Collected data
------
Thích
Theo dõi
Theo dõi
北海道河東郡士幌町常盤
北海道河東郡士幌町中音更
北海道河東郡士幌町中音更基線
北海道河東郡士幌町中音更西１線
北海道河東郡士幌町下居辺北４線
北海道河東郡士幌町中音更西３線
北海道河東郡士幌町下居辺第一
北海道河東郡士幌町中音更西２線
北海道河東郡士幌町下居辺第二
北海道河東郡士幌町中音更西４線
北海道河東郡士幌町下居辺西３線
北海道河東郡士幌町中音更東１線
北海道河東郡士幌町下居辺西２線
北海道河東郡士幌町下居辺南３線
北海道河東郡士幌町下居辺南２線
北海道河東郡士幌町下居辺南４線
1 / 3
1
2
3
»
------
*ASSIGNED TASK*.
The data above, all of it, needs to be output exactly as written.

*YOUR SOLUTION*.
Thích
Theo dõi
Theo dõi
北海道河東郡士幌町常盤
北海道河東郡士幌町中音更
北海道河東郡士幌町中音更基線
北海道河東郡士幌町中音更西１線
北海道河東郡士幌町下居辺北４線
北海道河東郡士幌町中音更西３線
北海道河東郡士幌町下居辺第一
北海道河東郡士幌町中音更西２線
北海道河東郡士幌町下居辺第二
北海道河東郡士幌町中音更西４線
北海道河東郡士幌町下居辺西３線
北海道河東郡士幌町中音更東１線
北海道河東郡士幌町下居辺西２線
北海道河東郡士幌町下居辺南３線
北海道河東郡士幌町下居辺南２線
北海道河東郡士幌町下居辺南４線
1 / 3
1
2
3
»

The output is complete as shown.